Cet homme mystérieux vêtu de noir était peut-être là pour enquêter, mais il est plus probable qu'il était là pour menacer Maître Liu, qui venait de quitter la Maison de thé Rouge du Siècle.

Il y avait aussi de jeunes filles venues travailler dans le secteur de la cérémonie du thé, puis il y a eu le chaos et la panique qui ont régné à la « Villa Yuquan » dans le but de faire tomber le groupe Diwang.

Si nous attendons qu'un incident se produise avant d'appeler la police, cela affectera notre capacité à partir, et les pertes qui en résulteront seront incommensurables.

Cet homme en noir est insaisissable ; saviez-vous qu'il est venu cette nuit-là ?

Après avoir entendu tant d'explications, Yingying se tut et ne put que se résigner. Elle et Alai avaient beaucoup de choses importantes à faire chaque jour et ne pouvaient se permettre de passer toutes leurs nuits avec ce mystérieux homme en noir.

Quelques jours plus tard.

Finalement, une bonne nouvelle est arrivée : le salon de thé Century Red avait perdu la majeure partie de son personnel.

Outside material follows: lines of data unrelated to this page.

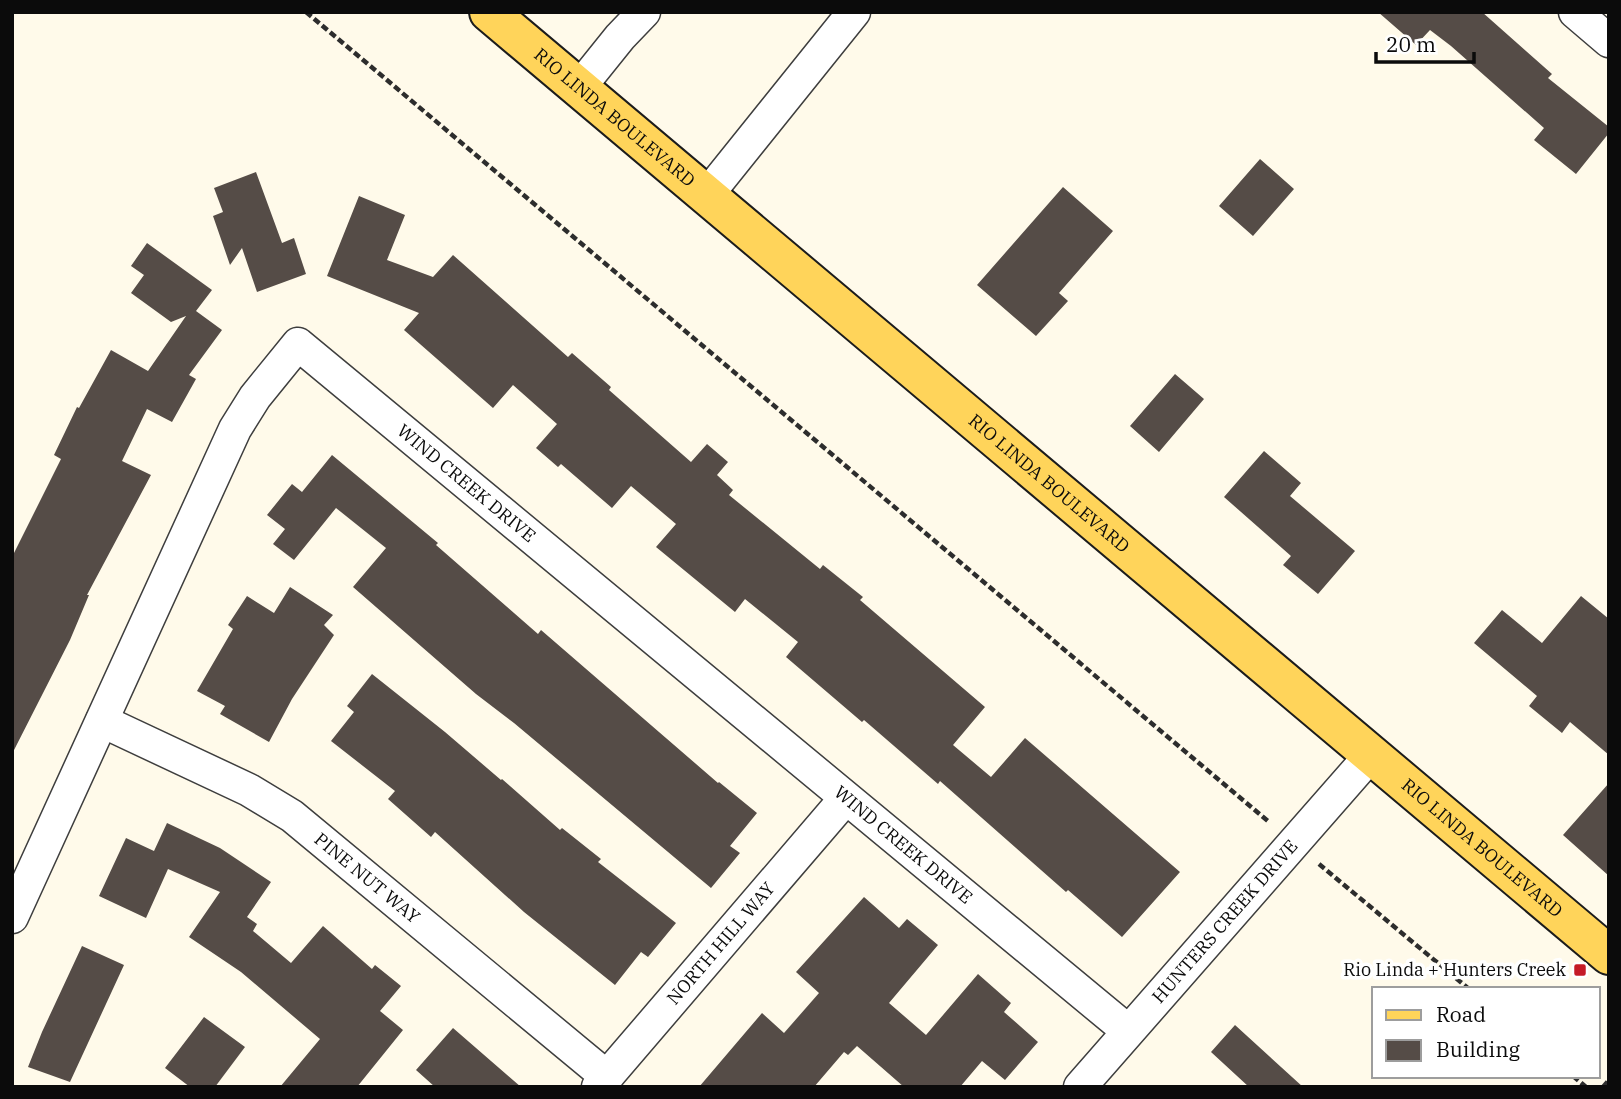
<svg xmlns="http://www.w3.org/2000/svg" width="1621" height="1099" font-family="'IBM Plex Serif',serif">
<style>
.building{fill:#554c47}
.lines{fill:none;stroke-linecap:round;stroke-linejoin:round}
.minor-casing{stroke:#3e3e3e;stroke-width:35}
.major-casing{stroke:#1c1c1c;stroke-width:42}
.path{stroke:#2d2d2d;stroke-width:4.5;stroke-dasharray:7 3.5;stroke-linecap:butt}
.minor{stroke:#fff;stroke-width:32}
.major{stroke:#ffd45a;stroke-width:38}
.poi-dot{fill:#c51a25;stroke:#fff;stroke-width:2.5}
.labels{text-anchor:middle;stroke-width:7;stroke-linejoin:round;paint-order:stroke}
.street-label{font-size:18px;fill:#0b0b0b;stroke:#fff}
.poi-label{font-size:18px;fill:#0b0b0b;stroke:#fff;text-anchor:end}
</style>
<rect width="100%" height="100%" fill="#fffaea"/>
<path class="building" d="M 1378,12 L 1482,12 L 1552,74 L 1548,78 L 1609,127 L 1609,133 L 1576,174 L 1534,140 L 1544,128 L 1451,46 L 1430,30 L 1416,45 Z
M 1260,159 L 1294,189 L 1253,236 L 1219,206 Z
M 256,172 L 282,243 L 294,238 L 306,274 L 257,292 L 242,248 L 230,265 L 213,216 L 223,212 L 214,188 Z
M 1063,187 L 1113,231 L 1059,293 L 1068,301 L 1036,336 L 977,285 Z
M 359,196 L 405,215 L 387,260 L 433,277 L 453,255 L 568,357 L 572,353 L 611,387 L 609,390 L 691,462 L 707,444 L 728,462 L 717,475 L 733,490 L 729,495 L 820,569 L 823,565 L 863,597 L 860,600 L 985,707 L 953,745 L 991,777 L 1025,738 L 1180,872 L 1122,937 L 1068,890 L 1066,892 L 940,781 L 938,784 L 864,720 L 862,722 L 786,657 L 798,642 L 745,599 L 735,612 L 656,547 L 676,524 L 631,486 L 612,508 L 561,464 L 558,467 L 536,448 L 557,424 L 513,385 L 493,408 L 404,330 L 419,313 L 327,276 Z
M 147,243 L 212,290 L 196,311 L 222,330 L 189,375 L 196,379 L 172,422 L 147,409 L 122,461 L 151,475 L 87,595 L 89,595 L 70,640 L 12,754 L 12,557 L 61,459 L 54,455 L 77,407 L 79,408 L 111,350 L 148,371 L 186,316 L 171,322 L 131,293 L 144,275 L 131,266 Z
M 1175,374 L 1204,399 L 1159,452 L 1130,426 Z
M 1264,451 L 1301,483 L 1290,496 L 1355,551 L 1318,594 L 1283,565 L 1291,556 L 1224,497 Z
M 332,455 L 438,543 L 436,545 L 538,634 L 541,630 L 718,783 L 719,782 L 757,813 L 730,846 L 740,853 L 711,888 L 514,723 L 476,694 L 353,587 L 386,548 L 336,508 L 294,560 L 273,544 L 285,529 L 267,515 L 292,484 L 302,492 Z
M 290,587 L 333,615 L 324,625 L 334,635 L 292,699 L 269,742 L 220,714 L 225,706 L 197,691 L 233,629 L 228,625 L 247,596 L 274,613 Z
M 1581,596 L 1609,619 L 1609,755 L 1570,722 L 1562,733 L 1529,706 L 1537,696 L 1474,643 L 1502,610 L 1542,643 Z
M 372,674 L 445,732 L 501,780 L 502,779 L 560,830 L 562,828 L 601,859 L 598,862 L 676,923 L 648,957 L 641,952 L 615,985 L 524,912 L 435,832 L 431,837 L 388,799 L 395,791 L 331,741 L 354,712 L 347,706 Z
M 1609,783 L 1609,876 L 1563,835 Z
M 167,823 L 220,848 L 271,882 L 247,917 L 257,924 L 253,931 L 291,963 L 323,926 L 372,969 L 375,965 L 401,986 L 380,1011 L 403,1030 L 357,1087 L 280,1087 L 320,1039 L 241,972 L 189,937 L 220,892 L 168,869 L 146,918 L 99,896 L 126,838 L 154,851 Z
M 864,897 L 899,928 L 907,919 L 938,945 L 889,1003 L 926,1035 L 978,974 L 1011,1003 L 1004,1012 L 1038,1042 L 1005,1080 L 982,1061 L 960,1087 L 904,1087 L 857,1046 L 848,1055 L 844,1052 L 814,1087 L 699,1087 L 762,1013 L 784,1033 L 819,993 L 796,972 Z
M 82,946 L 124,965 L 70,1082 L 28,1067 L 42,1032 Z
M 204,1017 L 245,1047 L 215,1087 L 190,1087 L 165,1068 Z
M 1235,1025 L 1303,1087 L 1249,1087 L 1211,1052 Z
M 453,1028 L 521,1087 L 435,1087 L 416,1070 Z"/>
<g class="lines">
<defs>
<g id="minor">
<path d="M 1575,12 L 1609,41"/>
<path d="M 579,88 L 620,37 L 644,12"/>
<path d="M 707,195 L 854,12"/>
<path id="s1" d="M 102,721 L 249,790 L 292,816 L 607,1077"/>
<path id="s2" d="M 12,917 L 235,429 L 255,397 L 298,344 L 1128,1031"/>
<path id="s3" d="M 598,1087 L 845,799"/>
<path id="s4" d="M 1080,1087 L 1370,756"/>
</g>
<g id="major">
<path id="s5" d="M 489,12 L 1609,955"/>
</g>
</defs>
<use href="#minor" class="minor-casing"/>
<use href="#major" class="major-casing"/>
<path class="path" d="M 306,12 L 1269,822
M 1319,864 L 1469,989
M 1573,1076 L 1586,1087
M 1603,1087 L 1609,1080"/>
<use href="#minor" class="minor"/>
<use href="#major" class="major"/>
</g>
<rect class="poi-dot" x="1573" y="963" width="14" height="14" rx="3.5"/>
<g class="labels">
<g class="street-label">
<text dy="6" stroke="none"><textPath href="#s5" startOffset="164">RIO LINDA BOULEVARD</textPath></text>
<text dy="6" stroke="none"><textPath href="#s2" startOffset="861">WIND CREEK DRIVE</textPath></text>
<text dy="6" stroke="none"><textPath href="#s5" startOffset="732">RIO LINDA BOULEVARD</textPath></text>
<text dy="6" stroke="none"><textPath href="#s2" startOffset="1428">WIND CREEK DRIVE</textPath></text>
<text dy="6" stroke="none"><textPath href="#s5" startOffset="1298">RIO LINDA BOULEVARD</textPath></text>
<text dy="6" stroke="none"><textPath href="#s1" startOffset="310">PINE NUT WAY</textPath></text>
<text dy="6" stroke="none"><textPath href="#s4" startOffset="220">HUNTERS CREEK DRIVE</textPath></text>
<text dy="6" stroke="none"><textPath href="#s3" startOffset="189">NORTH HILL WAY</textPath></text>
</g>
<g class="poi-label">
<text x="1566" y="976">Rio Linda + Hunters Creek</text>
</g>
</g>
<rect width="1621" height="1099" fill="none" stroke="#0b0b0b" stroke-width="28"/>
<rect x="1372" y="987" width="228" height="91" fill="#ffffff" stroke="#9d9d9d" stroke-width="2"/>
<rect x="1386" y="1010" width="35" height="10" fill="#ffd45a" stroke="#9d9d9d" stroke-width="2"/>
<text x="1436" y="1022" font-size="21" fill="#0b0b0b">Road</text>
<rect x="1386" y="1040" width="35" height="21" fill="#554c47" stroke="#9d9d9d" stroke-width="2"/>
<text x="1436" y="1057" font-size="21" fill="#0b0b0b">Building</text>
<path d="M1376 52v10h98v-10" fill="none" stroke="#0b0b0b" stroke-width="3.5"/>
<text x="1386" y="52" font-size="21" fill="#0b0b0b" stroke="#ffffff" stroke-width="5" paint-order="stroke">20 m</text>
</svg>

Personne n'était intéressé par l'embauche et il n'y avait pratiquement pas de clients, si bien que l'entreprise a complètement fermé ses portes.

Ah Lai était particulièrement heureux. Bien qu'ils en fussent responsables, il avait contribué à tarir leurs ressources financières et à accélérer leur faillite. Il en était secrètement ravi.

Ce soir-là, une légère bruine tombait du ciel.

Peu d'invités étaient présents. Les membres de l'équipe de construction, épuisés par une longue journée, se prélassèrent dans l'eau thermale, se lavèrent, burent de grands bols de thé et regagnèrent leur dortoir pour se reposer tôt.

Le personnel du salon de thé a installé des dizaines de touristes avant 11 heures, puis a fermé pour une pause.

À l'intérieur du poste de garde, deux agents de sécurité montaient la garde et accomplissaient leurs tâches.

Malgré la pluie, seuls quelques agents de sécurité en imperméables continuaient à patrouiller.

Tout était paisible et serein.

Au beau milieu de la nuit, le mystérieux homme en noir réapparut sur le toit du salon de thé.

Dans la salle de surveillance, Ah Jin l'a immédiatement repéré et a constaté que l'homme se trouvait sur le toit de la chambre de M. Liu. Il a aussitôt déclenché le plan d'intervention d'urgence.

À ce moment précis, tous les gardes de sécurité de « Yuquan Villa » accoururent de toutes parts, comme l'avait prévu Alai, et encerclèrent silencieusement le salon de thé, comme s'il s'agissait d'un exercice militaire.

L'homme en noir, qui se trouvait sur le toit, l'a immédiatement remarqué et a rapidement recouvert le toit avec les tuiles enlevées avant de commencer à ranger ses affaires.

"Héhé."

Il laissa échapper deux petits rires, puis descendit avec grâce vers un grand arbre où plusieurs gardes de sécurité l'attendaient déjà.

"Voulou !"

Deux balles de fer volèrent en direction de l'homme en noir.